GIVEN INSTRUCTION 1. Rewrite both entries below, the guitar tab and the four-voice choral score, putting "Lead Guitar" wherever "Guitar 1" appears and keeping everything else the same. Omit the pictures.

EXCERPT PROVIDED.
As a developer I'm not looking for anything more here than the "News", "Show",
"Ask", "Jobs" features and the insight via the comments.

The UX is the content. Anything more would be fluff. That's not to say that's
bad, but on this site it's unnecessary.

When you look at the source of this it'd be pretty easy to build an app that
grabs it and rewraps it and that could be a fun project.

------
creatornator
I think the simplicity and lack of bloat make it more refreshing than "modern"
UI's, if a little more dated. Also as others have mentioned, there are plenty
of wrappers that add more "material design"-esque skins (I have used
[http://hckrnews.com](http://hckrnews.com))

------
nikhilsaraf9
The commenting experience on mobile left me in pain. That's why I created an
open-source HN app using ReactNative: [https://shn.app.link/HN-
ask1](https://shn.app.link/HN-ask1)

ROWS.
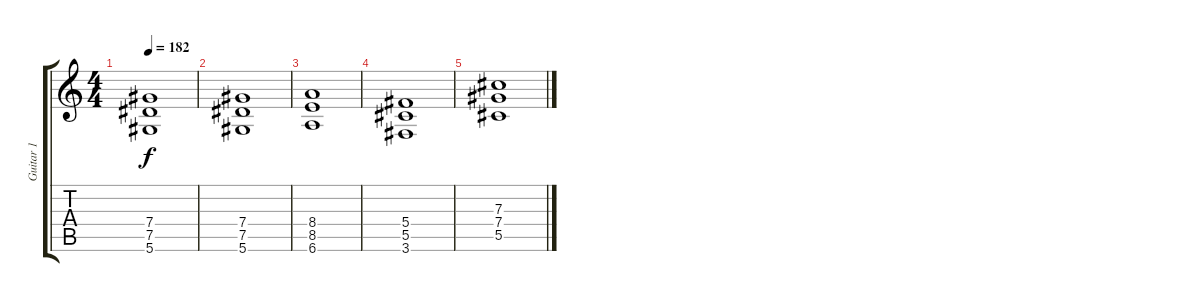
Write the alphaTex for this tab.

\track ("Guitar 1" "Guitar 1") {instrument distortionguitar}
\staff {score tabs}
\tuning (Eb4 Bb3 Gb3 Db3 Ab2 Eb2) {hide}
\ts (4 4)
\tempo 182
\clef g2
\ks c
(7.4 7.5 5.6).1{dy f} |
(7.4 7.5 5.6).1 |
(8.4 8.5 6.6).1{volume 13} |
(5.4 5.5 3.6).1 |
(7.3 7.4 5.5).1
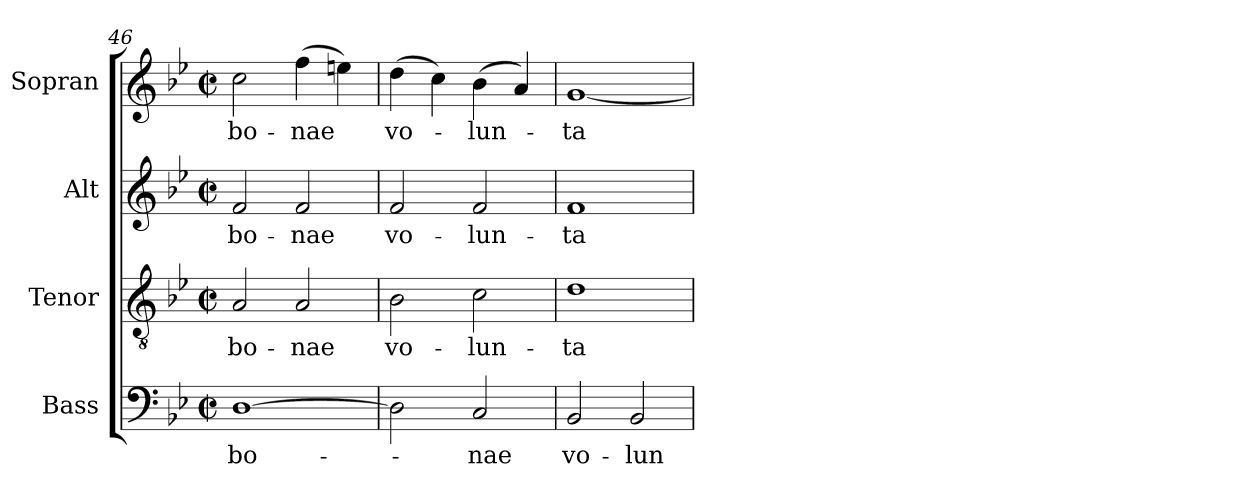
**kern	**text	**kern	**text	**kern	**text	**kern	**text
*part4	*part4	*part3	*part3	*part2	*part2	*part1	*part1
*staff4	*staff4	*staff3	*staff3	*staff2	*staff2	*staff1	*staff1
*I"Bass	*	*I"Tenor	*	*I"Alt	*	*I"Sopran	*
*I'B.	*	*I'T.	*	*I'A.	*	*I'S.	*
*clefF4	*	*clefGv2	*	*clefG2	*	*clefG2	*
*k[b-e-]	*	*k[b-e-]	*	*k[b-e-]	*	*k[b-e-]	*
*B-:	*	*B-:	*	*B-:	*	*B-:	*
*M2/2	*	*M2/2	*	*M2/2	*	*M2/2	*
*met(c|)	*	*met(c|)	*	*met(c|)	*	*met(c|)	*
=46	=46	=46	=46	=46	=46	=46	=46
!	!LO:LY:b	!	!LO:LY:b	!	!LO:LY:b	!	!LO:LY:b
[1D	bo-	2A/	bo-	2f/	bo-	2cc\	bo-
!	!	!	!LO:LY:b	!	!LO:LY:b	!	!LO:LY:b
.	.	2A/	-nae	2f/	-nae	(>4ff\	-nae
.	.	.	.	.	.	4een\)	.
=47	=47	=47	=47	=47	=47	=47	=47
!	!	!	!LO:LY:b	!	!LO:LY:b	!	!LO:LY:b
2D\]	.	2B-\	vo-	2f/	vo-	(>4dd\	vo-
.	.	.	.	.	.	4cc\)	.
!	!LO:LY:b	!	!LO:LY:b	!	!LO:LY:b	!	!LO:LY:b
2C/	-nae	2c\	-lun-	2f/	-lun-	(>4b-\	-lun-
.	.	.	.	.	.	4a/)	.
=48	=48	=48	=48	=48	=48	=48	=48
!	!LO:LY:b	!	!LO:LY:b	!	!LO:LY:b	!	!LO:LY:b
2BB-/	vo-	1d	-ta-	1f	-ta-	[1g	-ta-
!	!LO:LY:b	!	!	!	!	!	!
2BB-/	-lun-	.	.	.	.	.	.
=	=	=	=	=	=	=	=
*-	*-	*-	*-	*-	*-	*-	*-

GIVEN INSTRUCTION 2. Resume the forum thread about the Hacker News interface above, carrying on after its final comment.

WRITTEN ANSWER 1.
Write the alphaTex for this tab.

\track ("Lead Guitar" "Lead Guitar") {instrument distortionguitar}
\staff {score tabs}
\tuning (Eb4 Bb3 Gb3 Db3 Ab2 Eb2) {hide}
\ts (4 4)
\tempo 182
\clef g2
\ks c
(7.4 7.5 5.6).1{dy f} |
(7.4 7.5 5.6).1 |
(8.4 8.5 6.6).1{volume 13} |
(5.4 5.5 3.6).1 |
(7.3 7.4 5.5).1
**kern	**text	**kern	**text	**kern	**text	**kern	**text
*part4	*part4	*part3	*part3	*part2	*part2	*part1	*part1
*staff4	*staff4	*staff3	*staff3	*staff2	*staff2	*staff1	*staff1
*I"Bass	*	*I"Tenor	*	*I"Alt	*	*I"Sopran	*
*I'B.	*	*I'T.	*	*I'A.	*	*I'S.	*
*clefF4	*	*clefGv2	*	*clefG2	*	*clefG2	*
*k[b-e-]	*	*k[b-e-]	*	*k[b-e-]	*	*k[b-e-]	*
*B-:	*	*B-:	*	*B-:	*	*B-:	*
*M2/2	*	*M2/2	*	*M2/2	*	*M2/2	*
*met(c|)	*	*met(c|)	*	*met(c|)	*	*met(c|)	*
=46	=46	=46	=46	=46	=46	=46	=46
!	!LO:LY:b	!	!LO:LY:b	!	!LO:LY:b	!	!LO:LY:b
[1D	bo-	2A/	bo-	2f/	bo-	2cc\	bo-
!	!	!	!LO:LY:b	!	!LO:LY:b	!	!LO:LY:b
.	.	2A/	-nae	2f/	-nae	(>4ff\	-nae
.	.	.	.	.	.	4een\)	.
=47	=47	=47	=47	=47	=47	=47	=47
!	!	!	!LO:LY:b	!	!LO:LY:b	!	!LO:LY:b
2D\]	.	2B-\	vo-	2f/	vo-	(>4dd\	vo-
.	.	.	.	.	.	4cc\)	.
!	!LO:LY:b	!	!LO:LY:b	!	!LO:LY:b	!	!LO:LY:b
2C/	-nae	2c\	-lun-	2f/	-lun-	(>4b-\	-lun-
.	.	.	.	.	.	4a/)	.
=48	=48	=48	=48	=48	=48	=48	=48
!	!LO:LY:b	!	!LO:LY:b	!	!LO:LY:b	!	!LO:LY:b
2BB-/	vo-	1d	-ta-	1f	-ta-	[1g	-ta-
!	!LO:LY:b	!	!	!	!	!	!
2BB-/	-lun-	.	.	.	.	.	.
=	=	=	=	=	=	=	=
*-	*-	*-	*-	*-	*-	*-	*-

WRITTEN ANSWER 2.
------
humbleMouse
What it really needs is a floating button thing like the reddit app has that
moves the screen to the top of each comment tree.

------
chamoda
I mostly use safari mobile to access HN and I've nothing to complain about.
Links on mobile may not satisfy touch interface standards but oddly I get what
I want most of the time when I hopelessly click.

------
michalpt
HN layout is great. Much easier to navigate than Reddit for example. I
wouldn’t change a thing.

------
synapse0
HN redesign is a recurring theme but I like it how it is now! (even though 99%
of my HN consumption (I'd say an average 12 hours/week) is from Premii's
android app)

------
muzani
I actually like it this way. I think nested comments are hard to read, but
that's the only problem.

------
romanovcode
No. I think the UI here is good.